Ce jour-là, elle m'avait encouragé à entrer dans la chambre sans elle, m'assurant qu'elle ne serait pas loin en cas de besoin. J'avais compris. Papa voulait me parler seul à seul. J'avais gonflé fort mes poumons pour me donner du courage. Je ne voulais pas pleurer, pas devant lui en tout cas. Pas par pudeur ni honte, mais pour ne pas gâcher nos derniers instants. Il serait toujours temps de pleurer. Après. Après, mais pas maintenant. Pas maintenant.

— Ça va là-dedans ? Ma vessie de femme enceinte va exploser si tu ne libères pas très vite la place.

La voix d'Évy n'a aucun mal à percer à travers la musique. Ce simple constat me fait doucement rire, même si encore une fois, le cœur n'y est pas. Aucune importance, je n'allais pas rester caché toute la soirée de toute façon.

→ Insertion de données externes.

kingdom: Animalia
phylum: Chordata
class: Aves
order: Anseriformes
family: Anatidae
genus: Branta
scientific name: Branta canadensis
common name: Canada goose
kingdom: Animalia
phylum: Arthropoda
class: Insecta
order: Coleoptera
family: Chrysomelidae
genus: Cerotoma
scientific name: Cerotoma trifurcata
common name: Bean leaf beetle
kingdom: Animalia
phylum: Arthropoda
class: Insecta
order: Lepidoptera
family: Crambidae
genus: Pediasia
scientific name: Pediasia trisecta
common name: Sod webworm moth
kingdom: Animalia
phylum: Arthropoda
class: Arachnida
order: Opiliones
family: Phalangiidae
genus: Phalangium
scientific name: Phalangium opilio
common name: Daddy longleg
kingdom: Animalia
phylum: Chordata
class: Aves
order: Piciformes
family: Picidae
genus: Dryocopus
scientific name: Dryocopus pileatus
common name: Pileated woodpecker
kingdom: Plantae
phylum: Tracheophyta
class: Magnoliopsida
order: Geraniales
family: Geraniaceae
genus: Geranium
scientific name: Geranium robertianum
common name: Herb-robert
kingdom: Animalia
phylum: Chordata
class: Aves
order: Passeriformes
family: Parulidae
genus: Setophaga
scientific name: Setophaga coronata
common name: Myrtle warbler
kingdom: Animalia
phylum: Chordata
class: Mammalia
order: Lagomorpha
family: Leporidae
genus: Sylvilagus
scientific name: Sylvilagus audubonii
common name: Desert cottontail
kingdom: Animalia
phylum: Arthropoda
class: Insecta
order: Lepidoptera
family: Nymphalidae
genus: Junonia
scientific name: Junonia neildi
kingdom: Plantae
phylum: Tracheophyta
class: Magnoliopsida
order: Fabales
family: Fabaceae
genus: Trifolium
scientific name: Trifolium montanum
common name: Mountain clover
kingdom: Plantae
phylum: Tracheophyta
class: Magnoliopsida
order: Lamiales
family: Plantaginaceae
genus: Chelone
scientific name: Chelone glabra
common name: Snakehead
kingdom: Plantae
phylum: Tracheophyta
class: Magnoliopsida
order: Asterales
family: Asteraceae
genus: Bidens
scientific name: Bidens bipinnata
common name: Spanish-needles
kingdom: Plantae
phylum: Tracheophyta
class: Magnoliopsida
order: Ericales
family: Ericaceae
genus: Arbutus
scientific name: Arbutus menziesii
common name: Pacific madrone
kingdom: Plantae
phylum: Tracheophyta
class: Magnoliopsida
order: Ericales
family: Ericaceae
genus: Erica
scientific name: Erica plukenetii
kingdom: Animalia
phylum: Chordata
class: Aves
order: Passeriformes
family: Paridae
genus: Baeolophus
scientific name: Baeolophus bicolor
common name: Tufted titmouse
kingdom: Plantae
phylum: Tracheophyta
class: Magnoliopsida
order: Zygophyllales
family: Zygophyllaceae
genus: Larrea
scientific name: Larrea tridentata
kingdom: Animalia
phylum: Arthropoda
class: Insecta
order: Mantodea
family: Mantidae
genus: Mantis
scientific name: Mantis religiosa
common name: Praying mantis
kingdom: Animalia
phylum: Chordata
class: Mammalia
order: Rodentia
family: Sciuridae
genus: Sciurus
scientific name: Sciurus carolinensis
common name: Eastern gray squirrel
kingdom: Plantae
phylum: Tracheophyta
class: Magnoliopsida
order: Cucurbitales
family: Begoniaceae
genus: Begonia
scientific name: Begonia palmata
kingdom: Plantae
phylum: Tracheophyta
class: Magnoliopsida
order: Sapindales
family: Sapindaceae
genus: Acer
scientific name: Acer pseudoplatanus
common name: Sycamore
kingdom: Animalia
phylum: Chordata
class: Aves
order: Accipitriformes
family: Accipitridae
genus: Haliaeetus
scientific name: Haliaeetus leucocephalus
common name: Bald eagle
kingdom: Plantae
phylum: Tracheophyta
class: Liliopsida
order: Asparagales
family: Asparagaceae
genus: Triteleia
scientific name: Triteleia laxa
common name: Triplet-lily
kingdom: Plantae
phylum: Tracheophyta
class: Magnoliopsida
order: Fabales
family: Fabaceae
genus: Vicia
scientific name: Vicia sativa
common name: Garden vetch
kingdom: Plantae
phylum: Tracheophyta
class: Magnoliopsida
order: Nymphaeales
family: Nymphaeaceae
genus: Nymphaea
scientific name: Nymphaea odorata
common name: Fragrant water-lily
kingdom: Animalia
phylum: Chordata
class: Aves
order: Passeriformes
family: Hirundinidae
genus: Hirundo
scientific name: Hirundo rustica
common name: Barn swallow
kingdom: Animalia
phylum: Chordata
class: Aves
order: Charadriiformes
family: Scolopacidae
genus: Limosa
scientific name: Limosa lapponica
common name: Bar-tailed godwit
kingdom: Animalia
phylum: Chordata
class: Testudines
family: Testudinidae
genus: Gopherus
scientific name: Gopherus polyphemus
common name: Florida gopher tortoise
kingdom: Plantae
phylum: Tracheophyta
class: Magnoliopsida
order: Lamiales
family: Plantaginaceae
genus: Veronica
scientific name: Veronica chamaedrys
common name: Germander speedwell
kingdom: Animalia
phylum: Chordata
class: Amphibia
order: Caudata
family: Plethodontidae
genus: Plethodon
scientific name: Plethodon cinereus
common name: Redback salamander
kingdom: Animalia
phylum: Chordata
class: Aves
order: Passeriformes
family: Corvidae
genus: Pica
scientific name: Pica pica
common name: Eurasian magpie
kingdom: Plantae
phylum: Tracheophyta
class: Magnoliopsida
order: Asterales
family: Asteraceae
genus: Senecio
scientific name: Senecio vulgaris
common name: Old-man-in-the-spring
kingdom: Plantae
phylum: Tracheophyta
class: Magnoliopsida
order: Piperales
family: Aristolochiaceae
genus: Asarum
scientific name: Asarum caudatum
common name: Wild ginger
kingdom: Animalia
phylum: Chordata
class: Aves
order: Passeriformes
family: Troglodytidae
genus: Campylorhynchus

Tirant la chasse d'eau pour faire bonne mesure, je m'extirpe de la pièce dans la seconde, affrontant le regard moqueur de la future maman.

— Je dois prévoir un masque à oxygène ou la voie est libre ?

Les mains soutenant son ventre bien arrondi, elle sautille d'un pied sur l'autre dans l'attente de ma réponse.

— La voie est libre, je me suis juste perdu sur les réseaux. Tu sais ce que c'est. Tu scrolles, tu scrolles et c'est comme si ton âme était aspirée dans l'application.

— Ne dis surtout pas ça à Valentin. J'essaie de le convaincre de se créer un compte. Oh putain, désolée mais je dois vraiment y aller !

La porte claque derrière elle, me laissant seul et démuni au milieu du couloir. Privé d'excuses valables pour me tenir éloigné des festivités, je rallie le séjour où sont réunis mes amis, profitant de mon passage dans la cuisine pour me servir un verre de whisky des plus nécessaire. Loin de moi l'idée de me mettre minable, j'ai simplement besoin d'un peu de courage liquide.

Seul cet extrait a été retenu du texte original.